• _Given passage_:
— BEGIN —
Manually trigger refresh:

REFRESH DYNAMIC TABLE best_practice_soc_log.doc_gold_threat_summary; REFRESH DYNAMIC TABLE best_practice_soc_log.doc_gold_high_risk_ips;

Query high-risk IP rankings:

SELECT source_ip, log_date, max_threat_level, total_events, malicious_cnt, blocked_cnt FROM best_practice_soc_log.doc_gold_threat_summary ORDER BY max_threat_level DESC, total_events DESC LIMIT 5;

source_ip | log_date | max_threat_level | total_events | malicious_cnt | blocked_cnt -----------------|------------|------------------|--------------|---------------|------------ 104.21.58.152 | 2024-09-27 | 3 | 1 | 1 | 0 198.199.119.1 | 2024-06-29 | 3 | 1 | 1 | 1 45.95.147.236 | 2024-11-05 | 3 | 1 | 1 | 1 91.240.118.172 | 2024-08-14 | 3 | 1 | 1 | 1 185.220.101.33 | 2024-05-18 | 3 | 1 | 1 | 1

max_threat_level = 3 is the highest threat level (malicious). The DNS tunneling behavior of 104.21.58.152 (blocked_cnt = 0 but malicious_cnt = 1) deserves special attention — this traffic was not blocked.
— END —
• _Supplied material_:
— BEGIN —
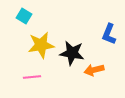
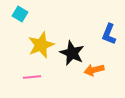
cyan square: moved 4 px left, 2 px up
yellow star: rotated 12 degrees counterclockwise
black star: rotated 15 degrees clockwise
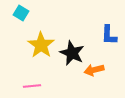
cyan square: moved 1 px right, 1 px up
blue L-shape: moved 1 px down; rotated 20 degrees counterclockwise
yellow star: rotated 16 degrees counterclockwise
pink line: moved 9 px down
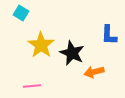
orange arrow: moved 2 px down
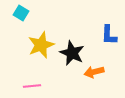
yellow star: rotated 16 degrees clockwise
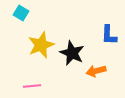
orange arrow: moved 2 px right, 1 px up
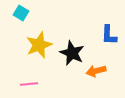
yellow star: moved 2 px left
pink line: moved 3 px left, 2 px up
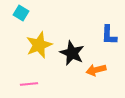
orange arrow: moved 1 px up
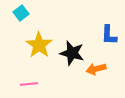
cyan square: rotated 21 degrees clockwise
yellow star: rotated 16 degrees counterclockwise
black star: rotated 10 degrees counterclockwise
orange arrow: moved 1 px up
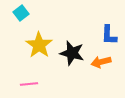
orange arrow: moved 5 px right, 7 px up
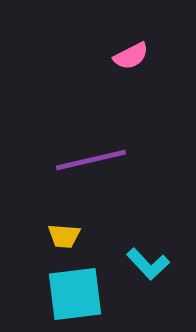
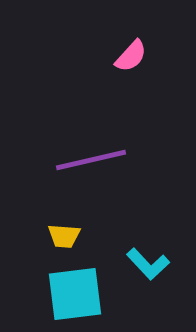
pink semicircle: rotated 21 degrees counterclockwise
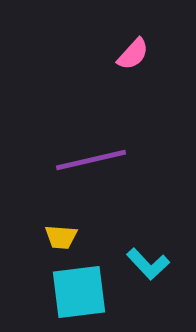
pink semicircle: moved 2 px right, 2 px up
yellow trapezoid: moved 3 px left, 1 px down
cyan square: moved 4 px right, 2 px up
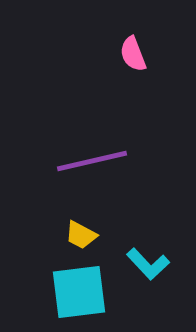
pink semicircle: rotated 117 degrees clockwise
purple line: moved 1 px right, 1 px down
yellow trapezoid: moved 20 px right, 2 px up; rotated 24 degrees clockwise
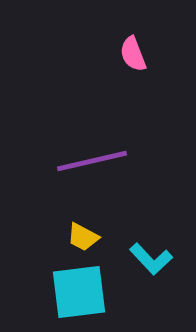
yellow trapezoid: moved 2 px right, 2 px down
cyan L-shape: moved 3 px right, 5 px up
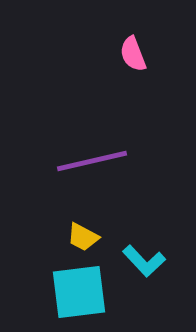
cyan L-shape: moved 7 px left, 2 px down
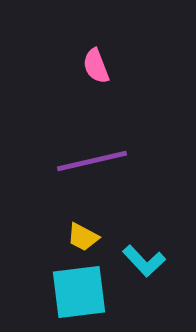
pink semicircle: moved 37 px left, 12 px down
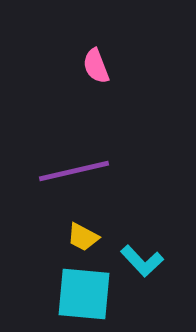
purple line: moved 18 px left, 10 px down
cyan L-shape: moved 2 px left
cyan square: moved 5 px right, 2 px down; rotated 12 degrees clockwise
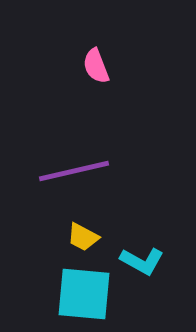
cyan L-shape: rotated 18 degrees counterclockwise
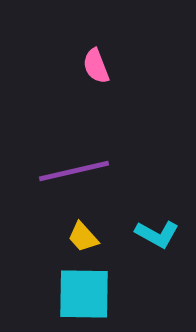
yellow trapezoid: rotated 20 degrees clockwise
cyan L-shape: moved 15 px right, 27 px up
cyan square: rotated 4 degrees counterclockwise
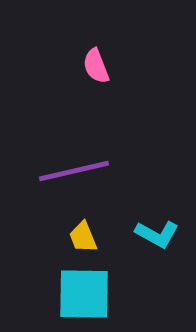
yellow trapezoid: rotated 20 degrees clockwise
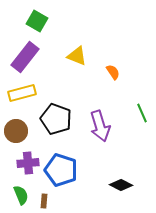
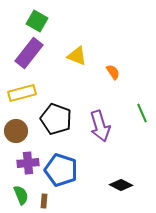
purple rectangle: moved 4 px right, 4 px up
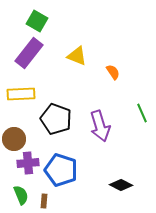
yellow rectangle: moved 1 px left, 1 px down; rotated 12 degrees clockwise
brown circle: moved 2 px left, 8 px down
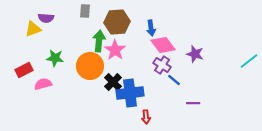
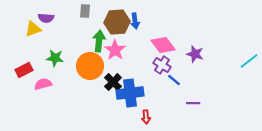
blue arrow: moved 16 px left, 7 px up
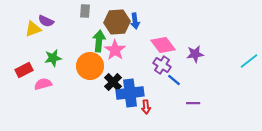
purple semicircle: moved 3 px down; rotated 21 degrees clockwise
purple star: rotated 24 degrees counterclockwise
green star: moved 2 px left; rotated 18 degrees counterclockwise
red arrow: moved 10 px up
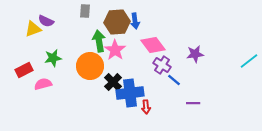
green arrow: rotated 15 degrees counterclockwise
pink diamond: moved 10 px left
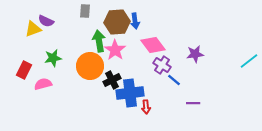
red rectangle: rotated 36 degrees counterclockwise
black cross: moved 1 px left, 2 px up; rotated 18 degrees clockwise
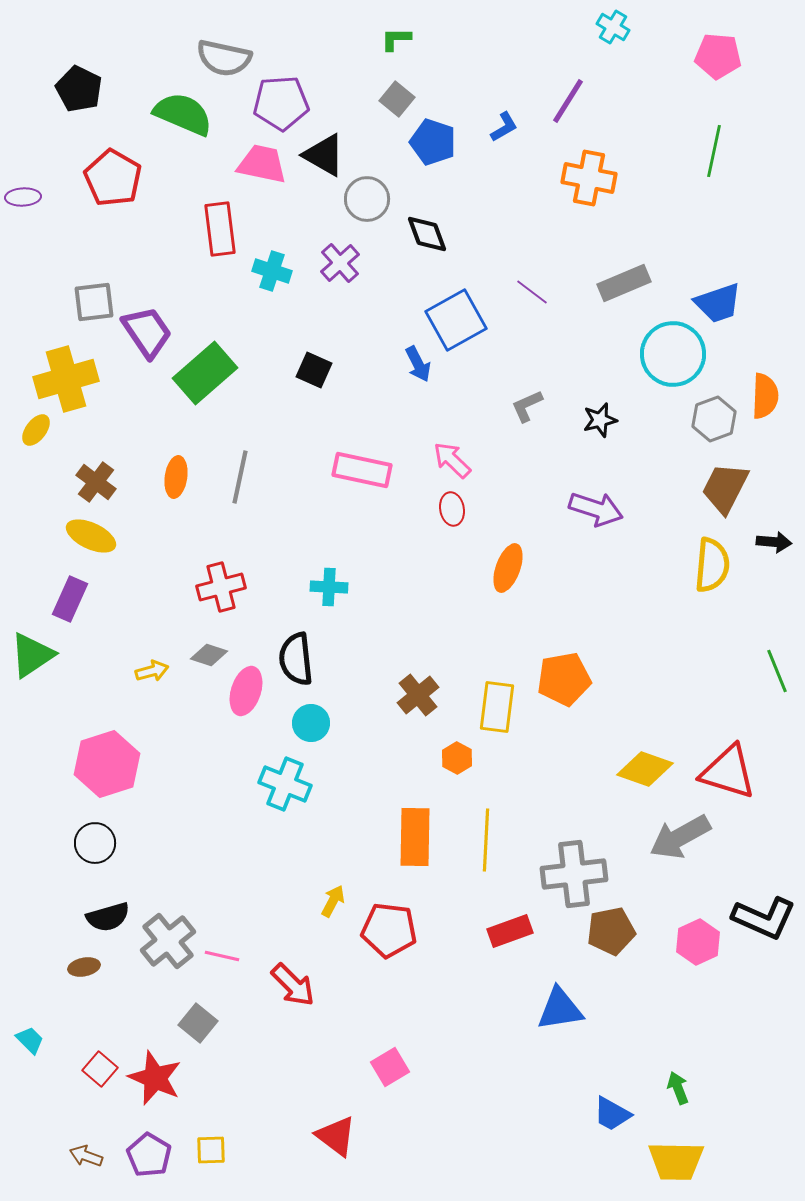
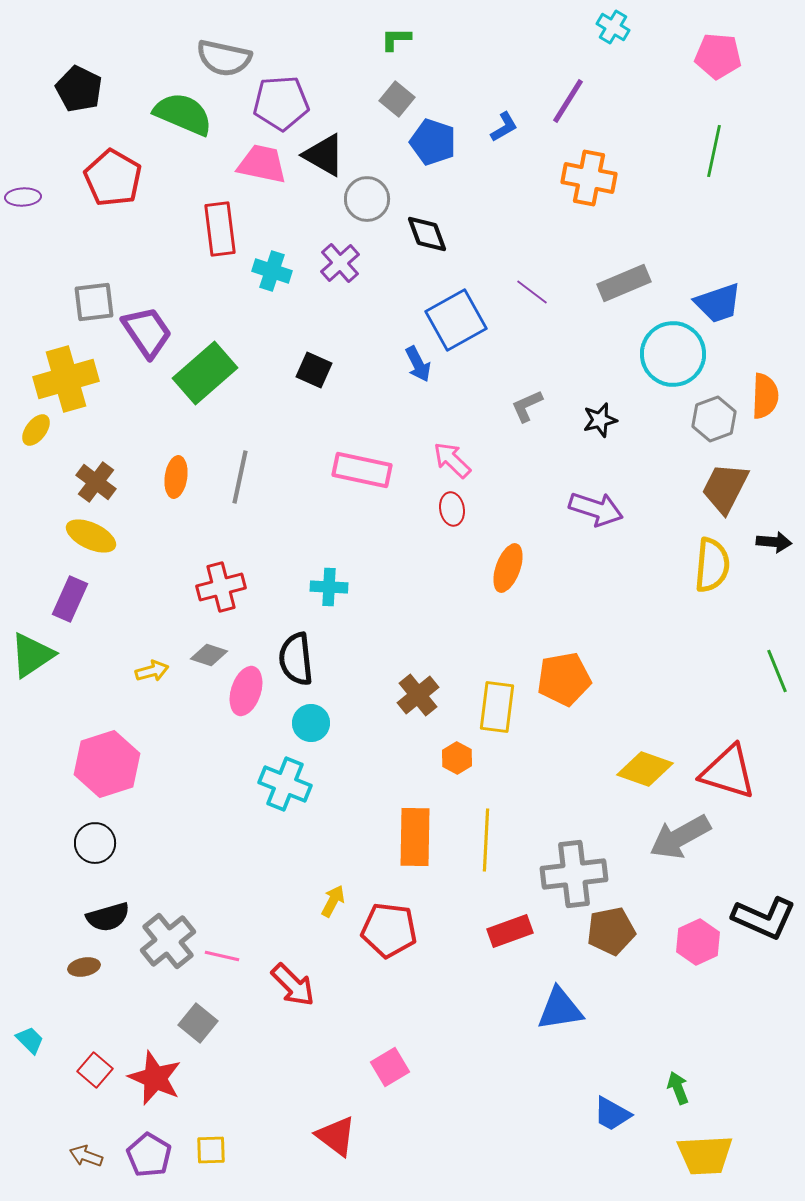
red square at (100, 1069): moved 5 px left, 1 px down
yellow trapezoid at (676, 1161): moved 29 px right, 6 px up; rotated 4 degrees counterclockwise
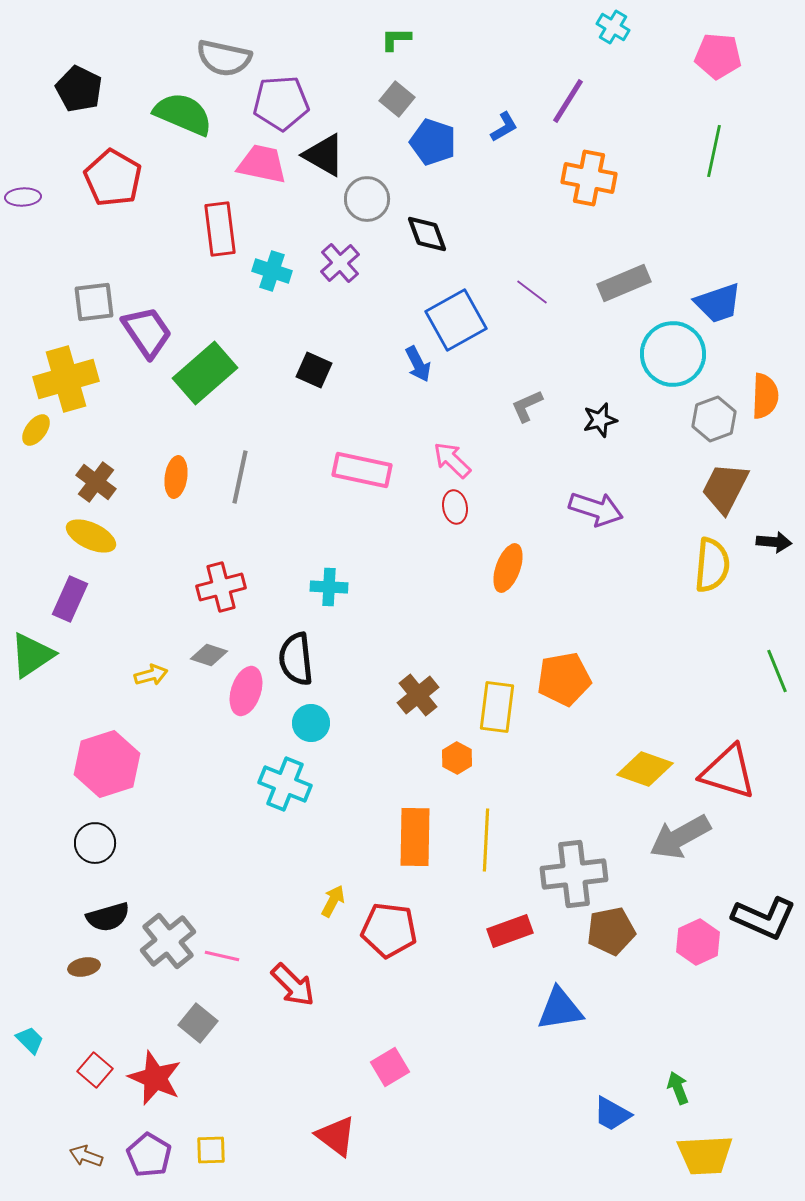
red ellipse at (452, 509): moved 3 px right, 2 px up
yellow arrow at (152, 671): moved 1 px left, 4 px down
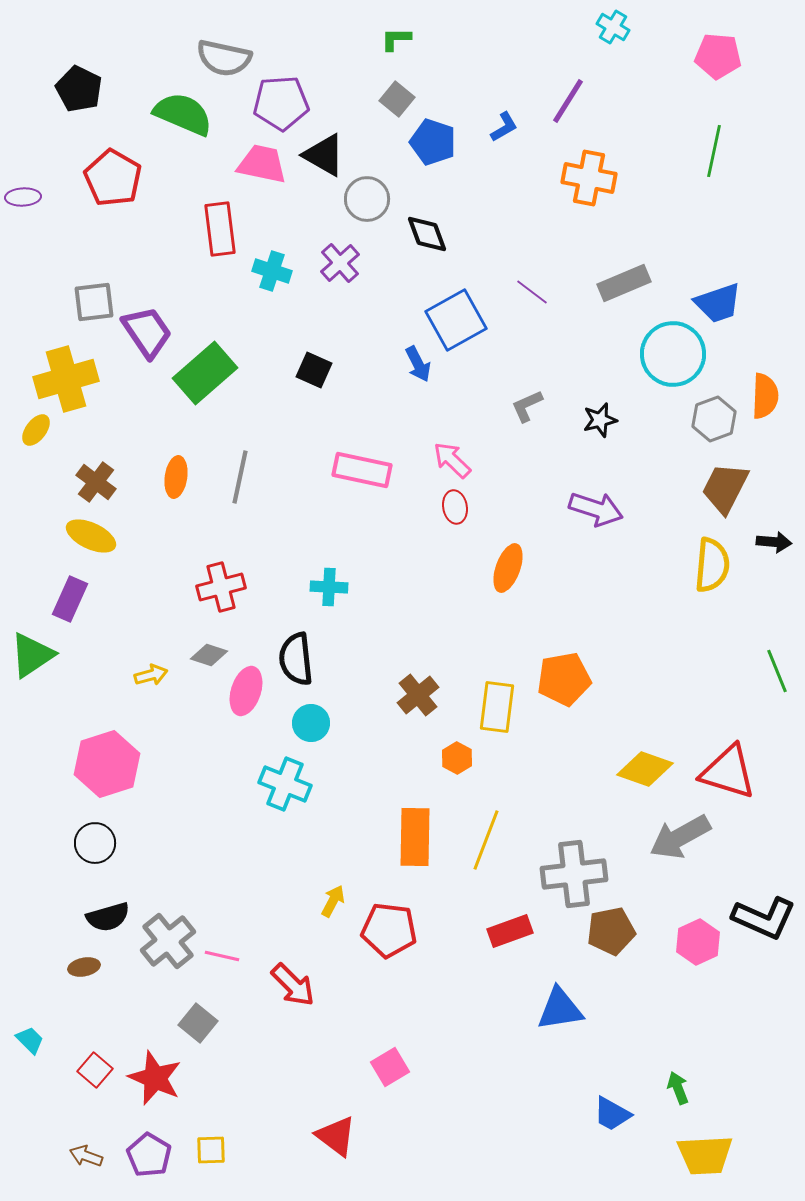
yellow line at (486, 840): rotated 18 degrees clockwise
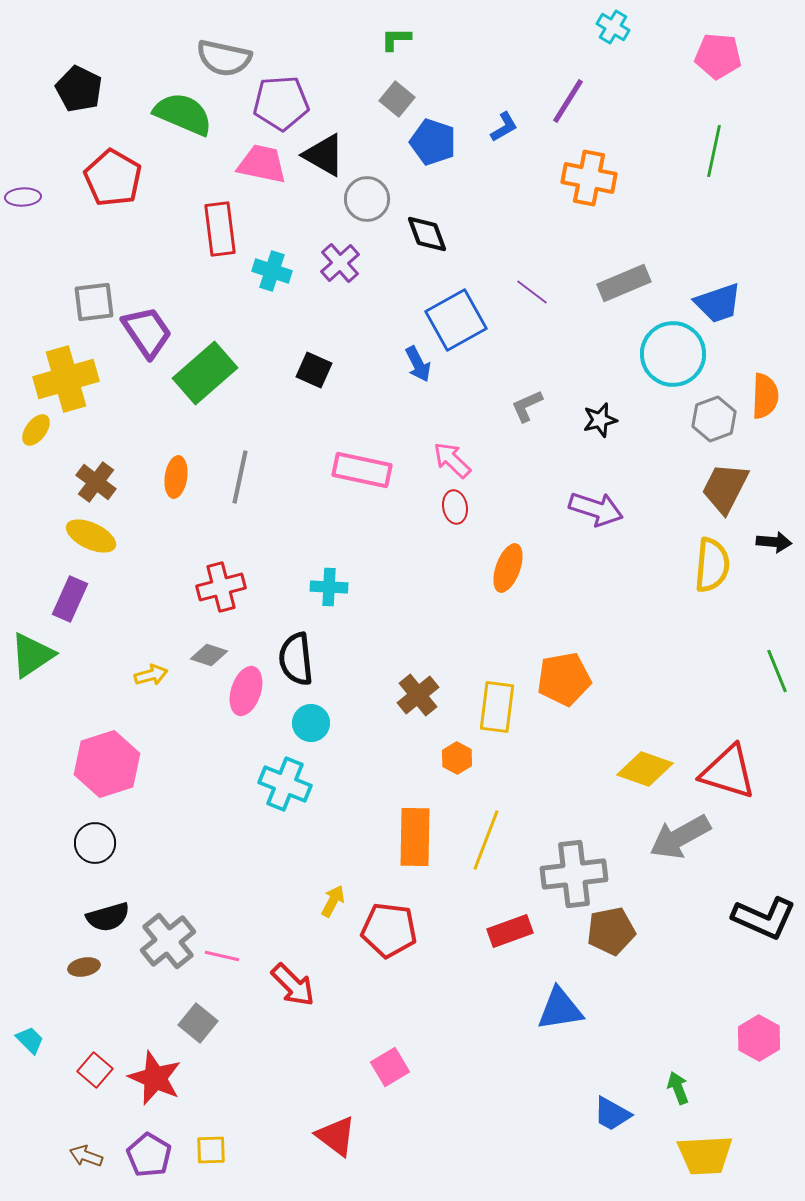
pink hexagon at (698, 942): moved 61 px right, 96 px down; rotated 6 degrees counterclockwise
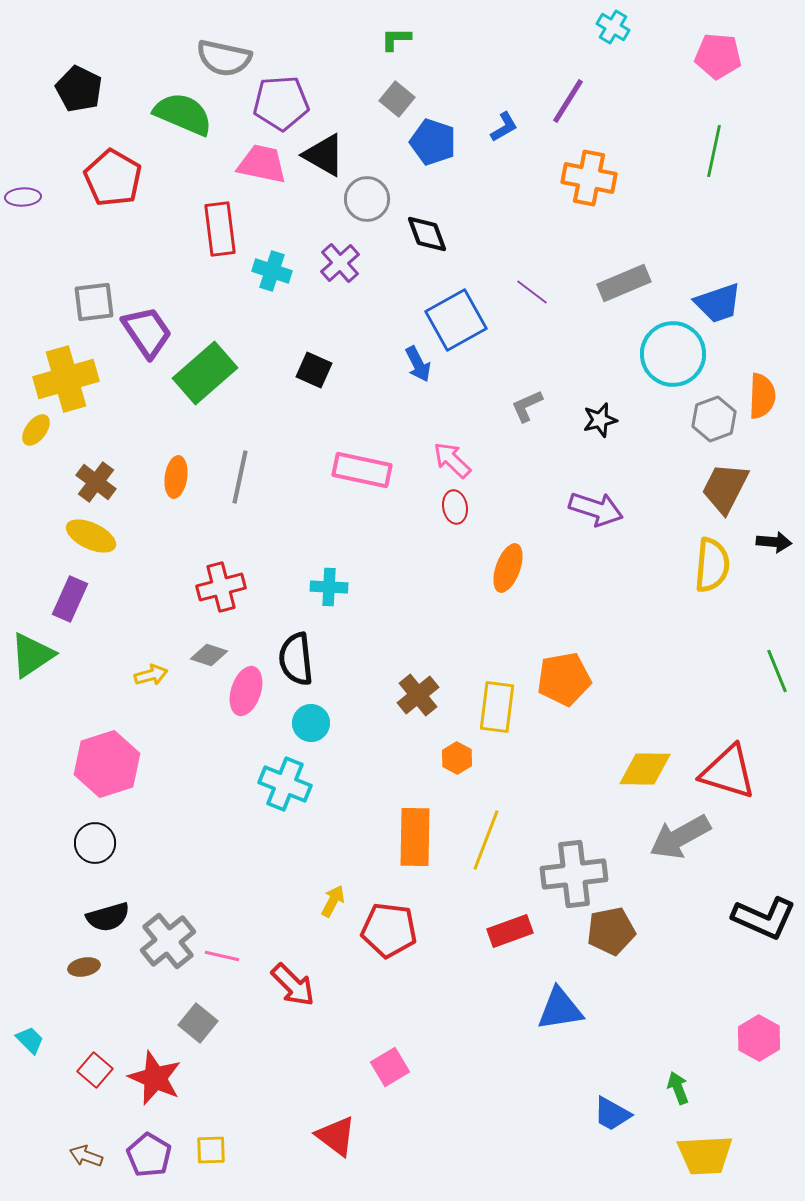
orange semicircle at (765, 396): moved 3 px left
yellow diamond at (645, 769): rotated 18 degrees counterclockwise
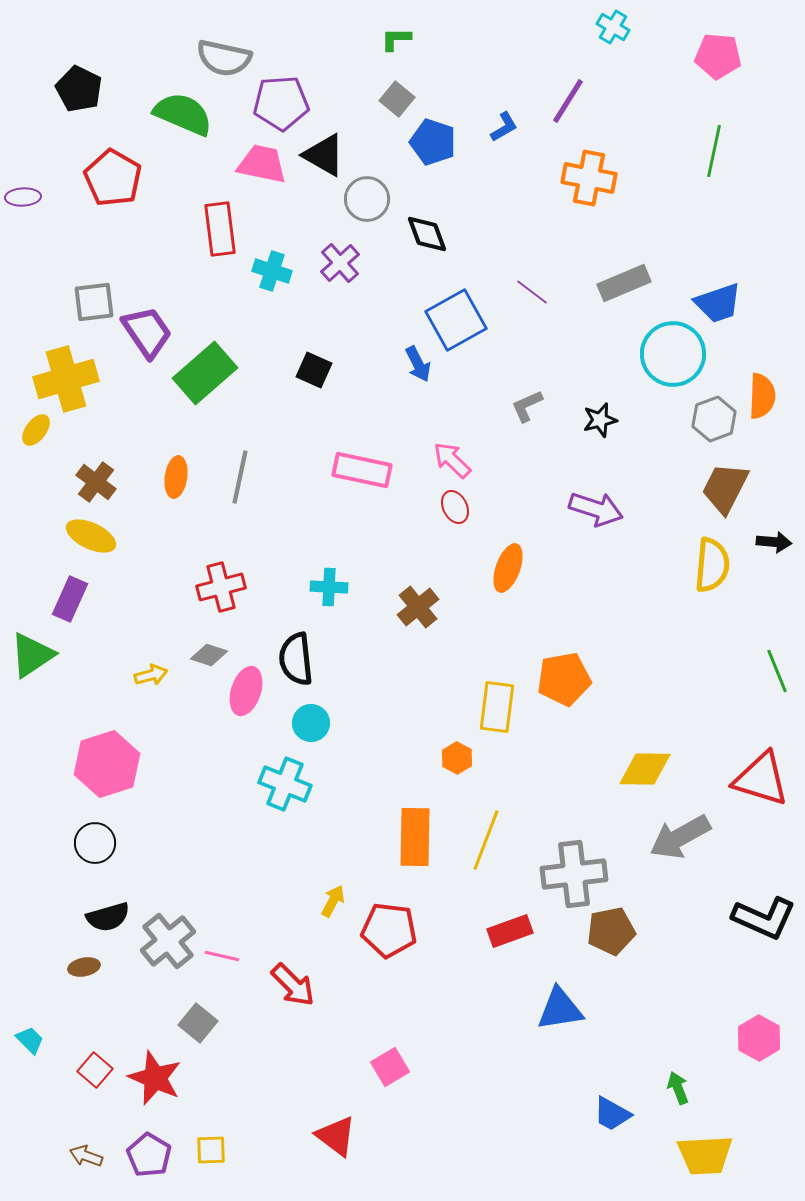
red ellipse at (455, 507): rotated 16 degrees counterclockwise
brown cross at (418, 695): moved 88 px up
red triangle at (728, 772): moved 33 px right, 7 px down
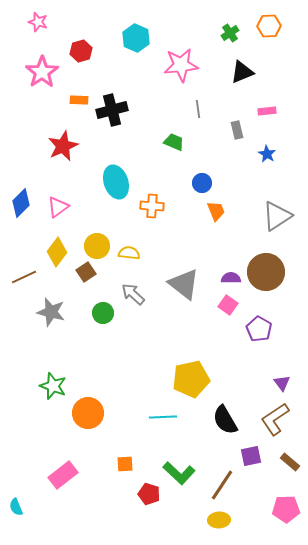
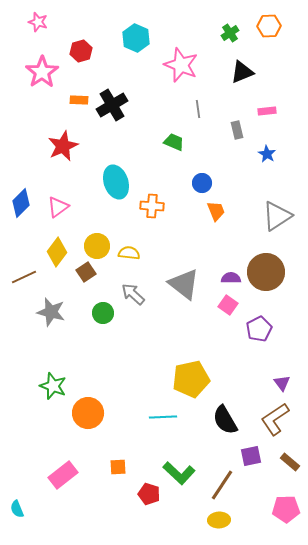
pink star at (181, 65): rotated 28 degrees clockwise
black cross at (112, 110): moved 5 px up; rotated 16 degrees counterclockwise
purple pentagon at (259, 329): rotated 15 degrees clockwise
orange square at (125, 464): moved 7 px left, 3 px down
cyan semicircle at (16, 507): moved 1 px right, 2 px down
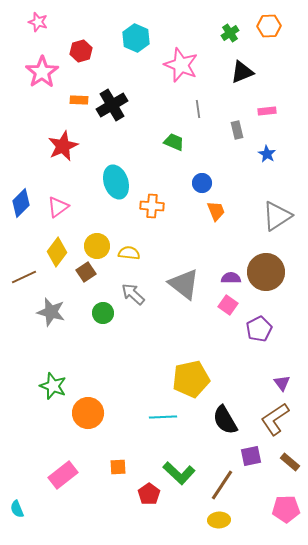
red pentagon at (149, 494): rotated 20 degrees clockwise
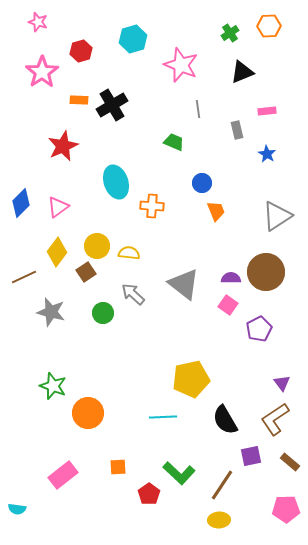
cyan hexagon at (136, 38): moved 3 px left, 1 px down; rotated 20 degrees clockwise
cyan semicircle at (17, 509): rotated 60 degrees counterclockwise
— END —
• _What to work on_:
(A) Translate this sentence from the SOC threat log passage into French: "The DNS tunneling behavior of 104.21.58.152 (blocked_cnt = 0 but malicious_cnt = 1) deserves special attention — this traffic was not blocked."
(B) In two sentences, summarize the SOC threat log passage.
(C) Continue the SOC threat log passage, picking up after its last sentence.

• _Written responses_:
(A) Le comportement de tunneling DNS de 104.21.58.152 (blocked_cnt = 0 mais malicious_cnt = 1) mérite une attention particulière — ce trafic n'a pas été bloqué.

(B) The passage shows how to manually refresh the dynamic tables doc_gold_threat_summary and doc_gold_high_risk_ips, then query the top five source IPs ranked by maximum threat level and total events. All five IPs returned have threat level 3, the highest (malicious) level, and 104.21.58.152 needs special attention because its DNS tunneling traffic was not blocked.

(C)
Configure Refresh Tasks

Dynamic Table periodic refresh is managed via Lakehouse Studio Tasks, which can have monitoring alerts and data quality checks attached.

Create Silver Layer Refresh Task

# Create SQL type task, placed in the best_practices folder cz-cli task create refresh_soc_silver --type SQL --folder best_practices -p skill_test # Write refresh SQL cz-cli task save-content refresh_soc_silver \ --content "REFRESH DYNAMIC TABLE best_practice_soc_log.doc_silver_normalized_logs;" \ -p skill_test # Set refresh every 5 minutes cz-cli task save-cron refresh_soc_silver --cron "*/5 * * * *" -p skill_test

Create Gold Layer Refresh Task

cz-cli task create refresh_soc_gold --type SQL --folder best_practices -p skill_test cz-cli task save-content refresh_soc_gold \ --content "REFRESH DYNAMIC TABLE best_practice_soc_log.doc_gold_threat_summary; REFRESH DYNAMIC TABLE best_practice_soc_log.doc_gold_high_risk_ips;" \ -p skill_test # Gold layer refreshes every 10 minutes (after Silver completes) cz-cli task save-cron refresh_soc_gold --cron "*/10 * * * *" -p skill_test

Deploy tasks to activate scheduling:

cz-cli task deploy refresh_soc_silver -p skill_test cz-cli task deploy refresh_soc_gold -p skill_test


Security Event Forensics: Time Travel

After a security incident, analysts need to trace back the complete data state at the time of the attack. Time Travel provides historical snapshot queries based on timestamps.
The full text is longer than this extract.